Keep only the lines of the listing that include the word "along", and copy them.
───── Exercise data ─────
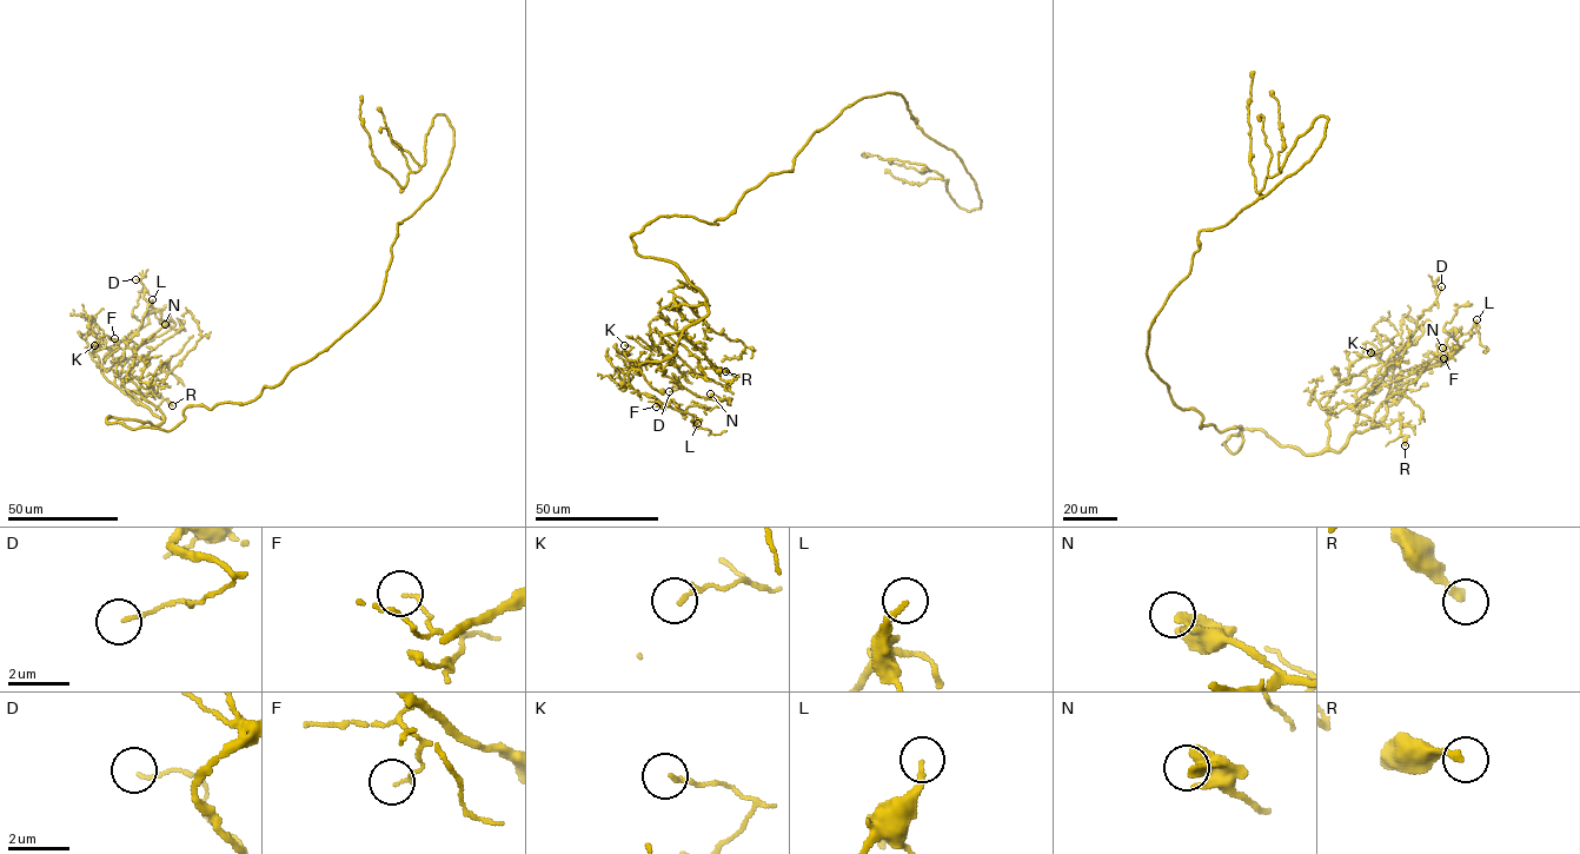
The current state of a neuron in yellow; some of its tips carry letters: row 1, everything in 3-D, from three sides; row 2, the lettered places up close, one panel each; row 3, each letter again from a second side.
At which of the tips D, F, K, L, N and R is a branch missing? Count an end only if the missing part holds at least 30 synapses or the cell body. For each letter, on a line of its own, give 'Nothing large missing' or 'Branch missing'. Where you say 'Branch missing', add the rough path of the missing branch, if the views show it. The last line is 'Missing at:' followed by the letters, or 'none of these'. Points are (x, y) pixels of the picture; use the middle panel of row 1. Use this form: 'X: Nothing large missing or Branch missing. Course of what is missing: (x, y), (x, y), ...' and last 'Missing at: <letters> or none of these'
D: Nothing large missing
F: Nothing large missing
K: Nothing large missing
L: Nothing large missing
N: Nothing large missing
R: Nothing large missing
Missing at: none of these

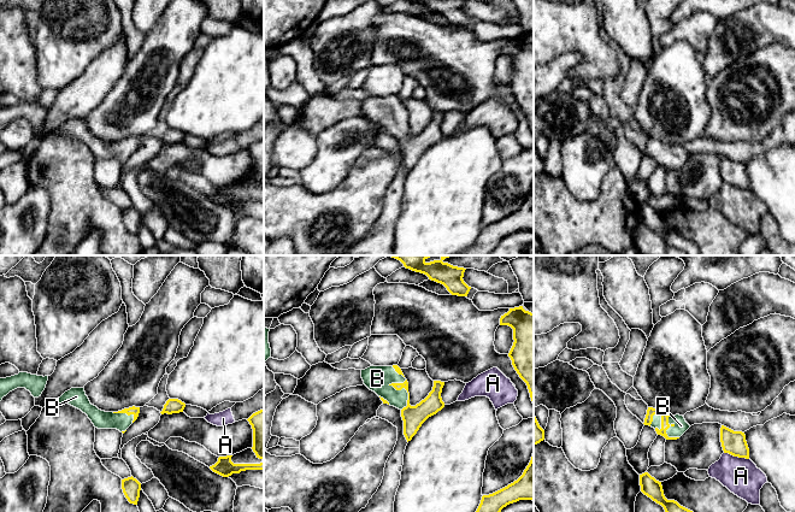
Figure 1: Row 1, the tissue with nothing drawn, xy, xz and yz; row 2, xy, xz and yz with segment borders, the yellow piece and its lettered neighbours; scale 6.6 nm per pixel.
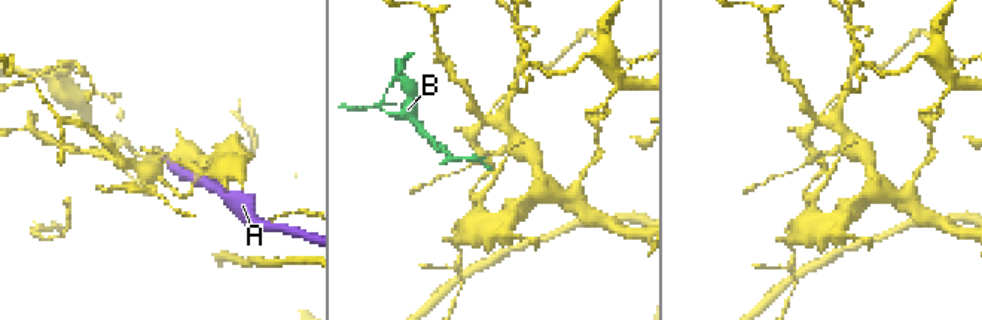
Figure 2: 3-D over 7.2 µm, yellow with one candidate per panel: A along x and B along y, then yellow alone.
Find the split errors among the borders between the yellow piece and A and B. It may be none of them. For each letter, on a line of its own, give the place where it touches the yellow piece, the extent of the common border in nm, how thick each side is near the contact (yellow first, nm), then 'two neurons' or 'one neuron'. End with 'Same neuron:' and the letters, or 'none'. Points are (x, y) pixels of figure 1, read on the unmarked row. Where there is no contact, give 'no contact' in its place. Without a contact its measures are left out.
A: meets yellow in yz at (736, 186); contact 180 nm long; 160 nm thick on the yellow side, 240 nm on the other; two neurons
B: meets yellow in xz at (401, 118); contact 220 nm long; 150 nm thick on the yellow side, 180 nm on the other; one neuron
Same neuron: B

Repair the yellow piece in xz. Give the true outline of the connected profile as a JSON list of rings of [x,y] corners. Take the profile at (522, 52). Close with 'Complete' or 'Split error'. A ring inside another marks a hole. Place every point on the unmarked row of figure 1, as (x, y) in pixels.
[[[523,36],[510,39],[501,46],[500,55],[513,59],[513,76],[508,83],[519,107],[526,113],[534,134],[534,43]]]. Complete

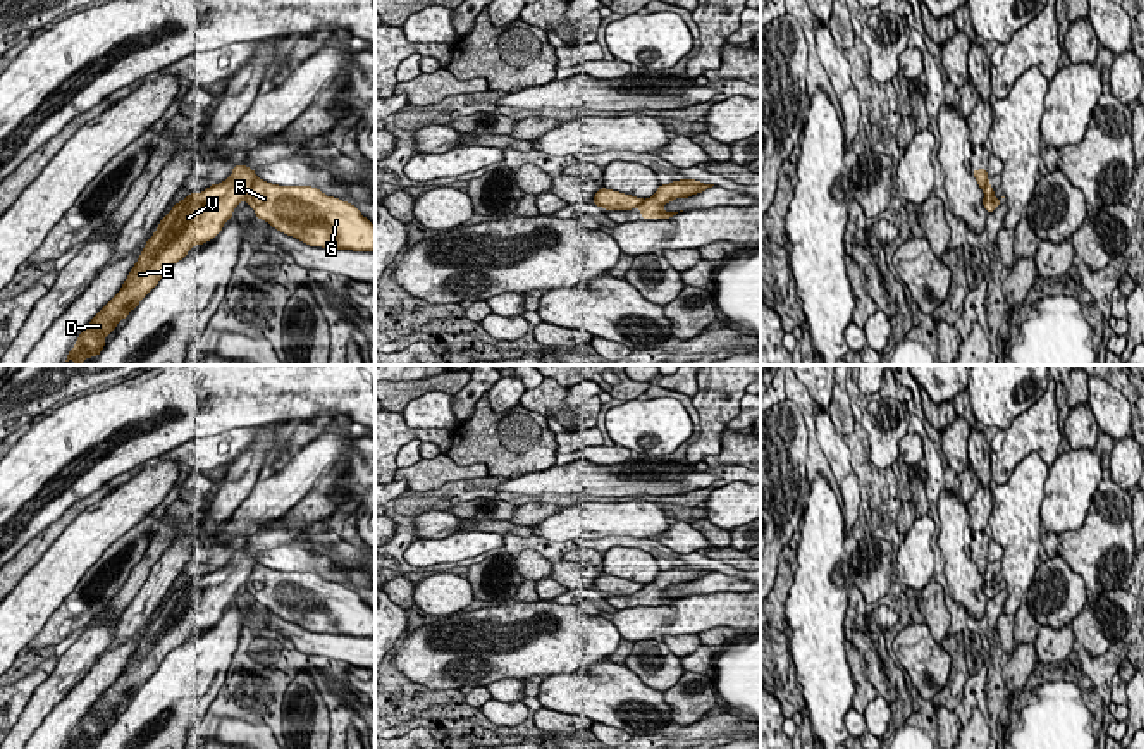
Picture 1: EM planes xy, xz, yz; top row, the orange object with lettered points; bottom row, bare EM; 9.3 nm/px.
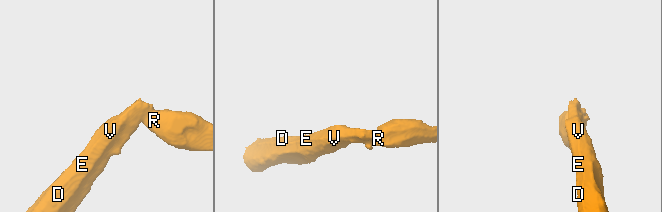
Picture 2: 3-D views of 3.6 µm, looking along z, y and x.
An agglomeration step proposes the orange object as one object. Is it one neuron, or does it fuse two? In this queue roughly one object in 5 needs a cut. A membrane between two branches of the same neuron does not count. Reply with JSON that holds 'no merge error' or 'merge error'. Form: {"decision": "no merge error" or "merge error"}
{"decision": "merge error"}

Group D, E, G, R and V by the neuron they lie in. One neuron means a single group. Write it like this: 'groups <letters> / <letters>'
groups D E V / G R

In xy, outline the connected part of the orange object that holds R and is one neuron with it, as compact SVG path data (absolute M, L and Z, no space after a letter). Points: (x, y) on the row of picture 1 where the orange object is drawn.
M256 177L244 201L255 210L258 219L310 246L375 251L375 226L354 205L327 196L322 189L279 186Z

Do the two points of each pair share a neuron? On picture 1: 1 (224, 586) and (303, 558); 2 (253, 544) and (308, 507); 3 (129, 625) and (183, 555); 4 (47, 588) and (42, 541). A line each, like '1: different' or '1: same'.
1: different
2: same
3: same
4: different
─────
Solution to the exercise >>
Figure 2: 3-D over 7.2 µm, yellow with one candidate per panel: A along x and B along y, then yellow alone.
Picture 2: 3-D views of 3.6 µm, looking along z, y and x.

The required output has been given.